Дилюк теряет лицо. Ярость и протест, щемят сердце, и нечто неведомое сдерживает от того, чтобы встряхнуть вновь ровные плечи. Обрушиться ударной волной, стрясти оскорбляющий цинизм, этот показной расчёт, будто бы Кэйа специально создавал с ним хрупкий уют, вытерпев часы уединения. Эгоистично вломить в челюсть, чтобы вернуть его прежнего, который делил ровно половину в стенах не только этого поместья, но и другого, проданного, и в казарме, палатке под сияние звёзд.

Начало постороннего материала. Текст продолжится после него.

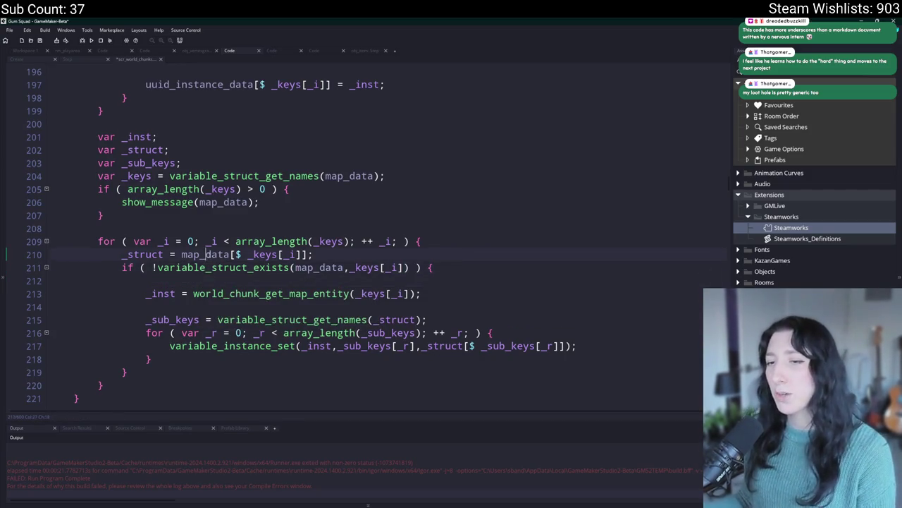
left_click(155, 280)
key("BackSpace")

Общую жизнь, свободу и отвественность, слезы, радость — и так до бесконечности.
Он выжидает, сжав зубы, пока его не отпустит волна гнева…

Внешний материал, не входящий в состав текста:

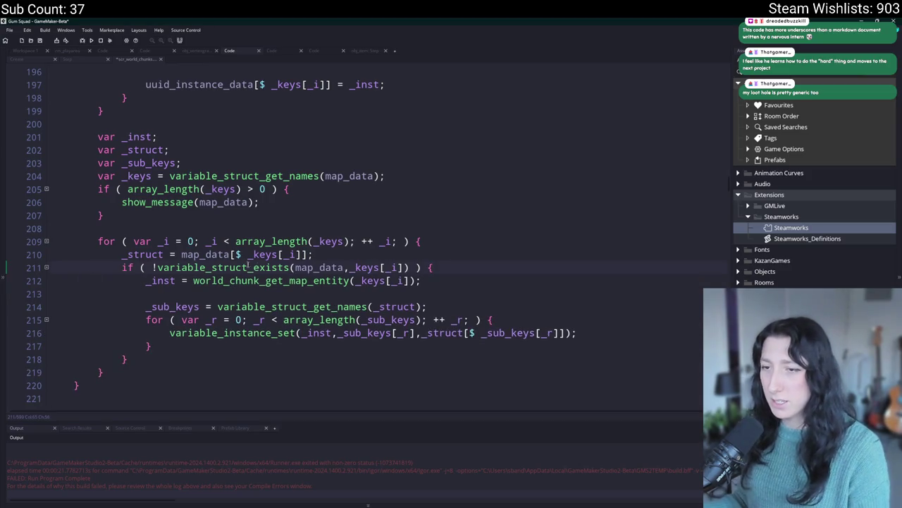
Step: Search the project for map_data, then close the panel and bring up Search for Assets
double_click(211, 255)
key("ctrl+shift+f")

— Я знаю, что тебе уже известно о возвращении Магистра.
…но видит Барбатос, Кэйа этому не способствует.
— Поделюсь маленькой тайной, раз у нас назрел интим, но ему внезапно стали нелестны мои обязанности, так что будь по приезде готов к щепетильным вопросам. Ах да, и фатуи…
— Альберих, заткнись, — и в первый раз это звучит тихо. Дилюк раздраженно трет глаза под стрекотания о склоках Предвестников, побеге и о чём-то несущественном сейчас, — да, блядь, ты можешь замолчать!
— Попрошу не выражаться перед портретом Крепуса, мне кажется, он начинает неодобрительно поглядывать.
Дилюк пускает смех на грани истерики.
Как же руки чешутся ему запечатать рот.
— Отверни его, я ещё не всё выразил.
— С ума сойти командир! Ты ругаешься, вот ты и отворачивай. И вообще, я не позволял повышать на себя голос, и…
Не выслушав, мужчина, перетянувшись через разделяющий столик, грубо хватает воротник рубашки. Сквозь ураган неконтролируемых эмоций рвутся швы.
Слова позорно застревают, когда его нападок без сопротивления встречают, нагло ухмыльнувшись в лицо. Ожидая, подводя к этому играючи.
— Бей, только не в правый глаз.
— Я даю тебе ровно десять минут, чтобы ты поднялся в комнату, пришёл, нахуй, обратно в себя, и мы поговорим.
— Слышишь? — Кэйа кивает в сторону, в который раз вызволяет внутренний порыв к насилию, — отец говорит, что тебе нужно срочно вымыть рот с порошком. Так, на чём мы остановились?
— Альберих.
Холодные ладони обжигающие оплетают те, что вероломно сжимают несчастную ткань, и расцепляют. Кэйа, поправив растянувшийся ворот, встает бодро с кресла, но его обратно хватают за запястье и тянут на себя. Сохранить равновесие стоит немалых сил — крепкий, физически сильный человек, но от выпитого алкоголя и каминного тепла координация страдает.
Нависнув над раскалённой фурией — Дилюка по иному обозвать не получается, — Кэйа с силой сжимает подлокотники, вопреки напускной безмятежности.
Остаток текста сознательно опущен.